Sometimes to my presoak I'll add some baking soda. But other than that, I don't add detergent until I do the hot wash!


----------



## bandgeek (Sep 12, 2006)

I add everything to the cold pre-rinse. That way, there's enough detergent left when I do the hot wash to really get the diapers clean, but not so much that I have to do an extra rinse. So my routine is:

cold pre-rinse with detergent and sometimes a little vinegar, hot wash with nothing, cold rinse with nothing

I use to do cold, hot, cold, cold so this way has eliminated an entire cycle from my routine.









Also, I rinse the poopies so the diapers aren't washing in poop water.


----------



## marymamma (Mar 22, 2004)

Quote:


Originally Posted by *amykoysgirl* 
sometimes I add a little borax, otherwise no.

What does the Borax do?
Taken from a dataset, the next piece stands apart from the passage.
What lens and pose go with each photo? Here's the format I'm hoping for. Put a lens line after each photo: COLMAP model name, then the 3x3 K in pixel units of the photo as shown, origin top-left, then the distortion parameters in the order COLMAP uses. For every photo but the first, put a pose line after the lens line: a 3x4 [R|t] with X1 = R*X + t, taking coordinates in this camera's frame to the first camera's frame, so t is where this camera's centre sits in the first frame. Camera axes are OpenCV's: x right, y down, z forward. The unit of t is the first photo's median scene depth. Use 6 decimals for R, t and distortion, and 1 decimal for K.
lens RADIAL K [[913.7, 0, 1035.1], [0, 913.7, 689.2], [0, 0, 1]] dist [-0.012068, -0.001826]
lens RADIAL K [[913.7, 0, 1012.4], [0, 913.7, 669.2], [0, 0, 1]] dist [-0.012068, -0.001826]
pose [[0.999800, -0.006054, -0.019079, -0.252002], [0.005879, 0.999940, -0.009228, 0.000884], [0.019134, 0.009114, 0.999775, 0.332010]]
Does it help with stains? How much for a small load?


----------



## Tofu the Geek (Dec 2, 2003)

I have a FL and I do a pre-wash (my washer only does this on cold), followed by a hot (or sanitary) wash/cold rinse. I add soap to the pre-wash ONLY. This is what was recommended to me by the mom who makes my diapers.

My FL has a temperature control that ensures the cold water is the proper temp to dissolve detergent (I think that is 65 fahrenheit?). What it does is heat the water as it's filling so that it is still cold, but not too cold to do its job. Excellent for winter time when the water coming out of the cold water tap is icy cold!
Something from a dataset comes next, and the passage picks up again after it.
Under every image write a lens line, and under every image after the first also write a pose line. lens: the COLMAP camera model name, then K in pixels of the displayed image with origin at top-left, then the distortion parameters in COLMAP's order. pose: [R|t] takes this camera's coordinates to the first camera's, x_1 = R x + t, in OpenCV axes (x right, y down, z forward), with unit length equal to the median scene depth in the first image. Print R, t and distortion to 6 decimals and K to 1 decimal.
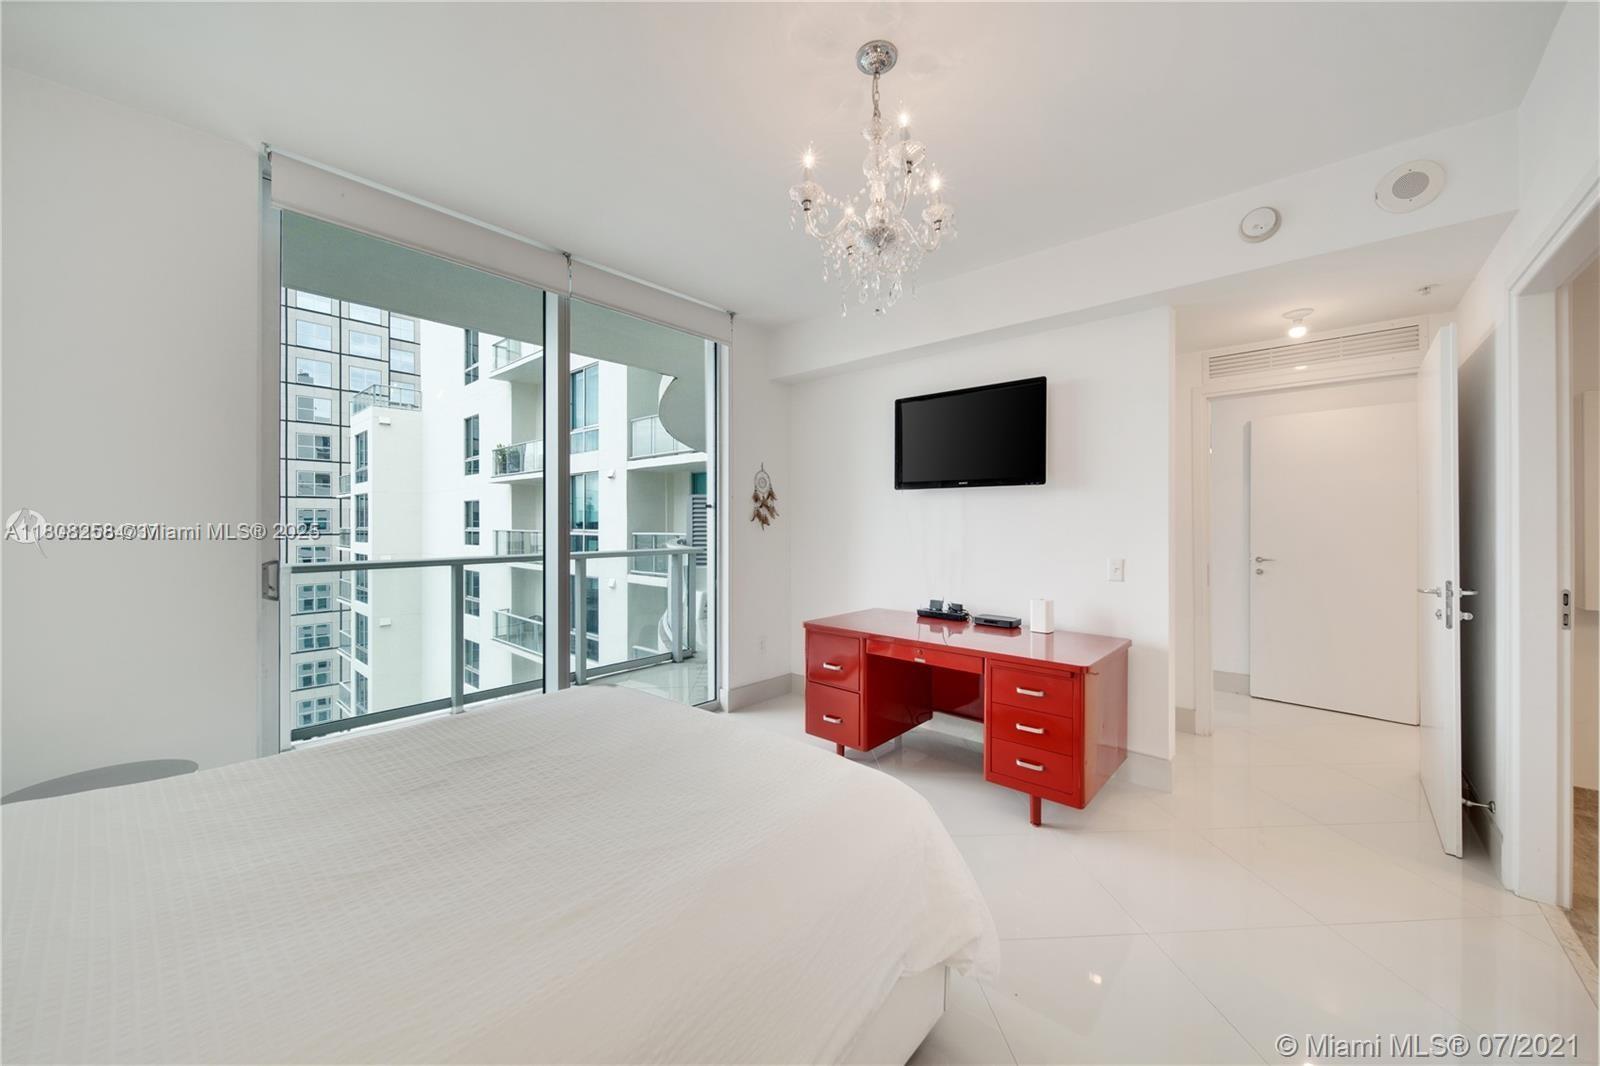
lens RADIAL K [[571.5, 0, 799.1], [0, 571.5, 520.1], [0, 0, 1]] dist [-0.003428, 0.000028]
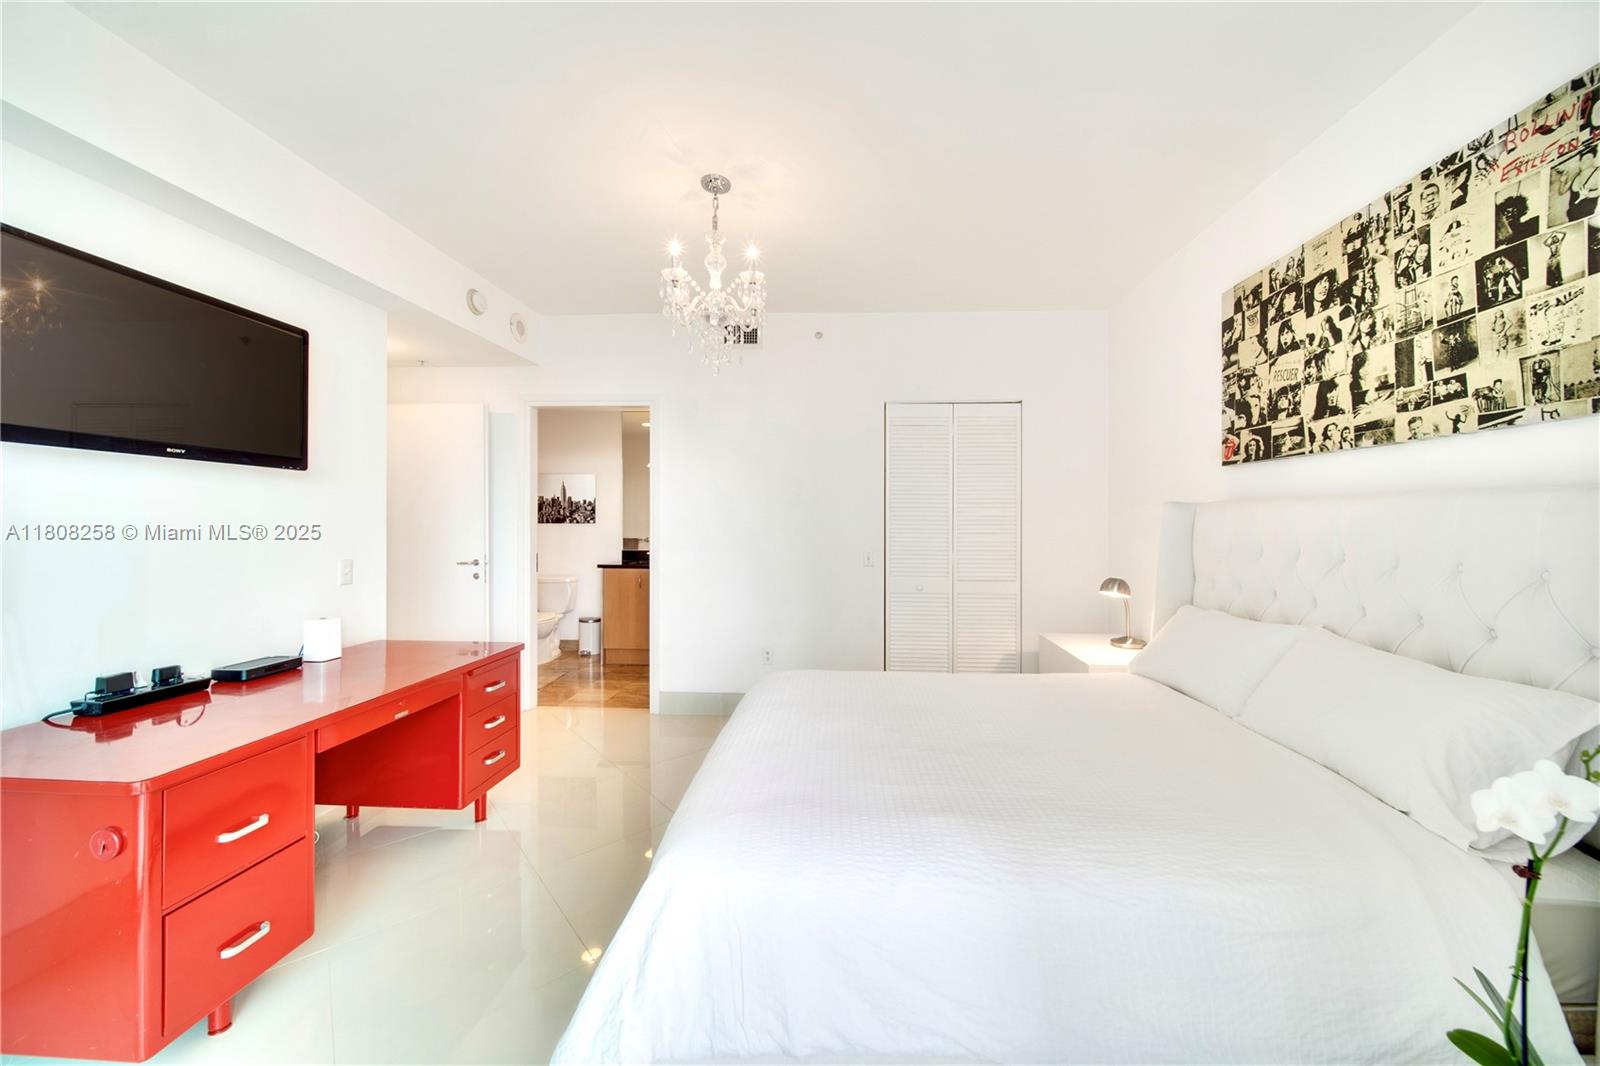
lens RADIAL K [[589.1, 0, 791.5], [0, 589.1, 516.3], [0, 0, 1]] dist [0.002677, 0.001556]
pose [[-0.580189, 0.003578, 0.814474, -0.442279], [-0.007788, 0.999920, -0.009940, 0.001016], [-0.814444, -0.012110, -0.580115, 0.689154]]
This seems to be working nicely for me so far.


----------



## wawoof (Aug 17, 2003)

Quote:


Originally Posted by *TechnoGranola* 
I have a FL and I do a pre-wash (my washer only does this on cold), followed by a hot (or sanitary) wash/cold rinse. I add soap to the pre-wash ONLY.
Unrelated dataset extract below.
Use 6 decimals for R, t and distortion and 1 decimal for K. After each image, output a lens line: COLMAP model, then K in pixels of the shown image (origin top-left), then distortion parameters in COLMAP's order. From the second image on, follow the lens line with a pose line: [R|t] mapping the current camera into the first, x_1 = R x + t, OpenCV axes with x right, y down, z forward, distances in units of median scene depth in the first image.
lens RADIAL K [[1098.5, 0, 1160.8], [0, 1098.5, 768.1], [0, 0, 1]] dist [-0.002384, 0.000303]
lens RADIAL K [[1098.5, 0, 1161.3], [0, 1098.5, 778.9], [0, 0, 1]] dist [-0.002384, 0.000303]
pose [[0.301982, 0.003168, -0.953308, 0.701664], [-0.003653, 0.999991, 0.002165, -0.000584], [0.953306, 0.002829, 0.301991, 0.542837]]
Yep, I add detergent only to the pre-wash, then run sanitary cycle with calgon water softener (we have super hard water), then extra rinse. My dipes are MUCH softer with this routine than when I added the detergent to the sanitary cycle.


----------



## mvlg (Jul 17, 2005)

I always rinse or do a cold/cold wash on my diapers, but I don't put anything in there. This is just for getting the majority of the pee out. I rinse the poopy diapers with a minishower and sometimes even run them through a rinse cycle after that before putting them in the pail.







I add my detergent to the hot wash because I think it works better in hot water. You get more bang for your buck so to speak.


----------



## maylea_moon (Mar 4, 2005)

this is what i do...

1. cold soak for about an hour with a bit of baking soda and a few drops of TTO
2. cold pre-wash
3. HOT wash with 1/2 oz. bio-kleen laundry detergent
4. when it's done rinsing i go ahead and give it a second rinse

it's worked for 2 years


----------



## Leiahs (Jul 29, 2005)

I used to do:

1. Short Cold/cold wash cycle with nothing.
2. Hot/cold cycle with small amt. of detergent
3. One or Two more hot/cold cycles (no detergent) depending on how much I felt they needed it.

Then I decided to change it, because it seemed so silly to wash on hot so many times trying to get them rinsed clean. Now, I do:

1. Long cold/cold cycle with 1/3 cup of detergent
2. Hot/cold cycle with a tiny amount of detergent
3. One more Hot/cold cycle for a really good rinse

And I'm getting much better results.


----------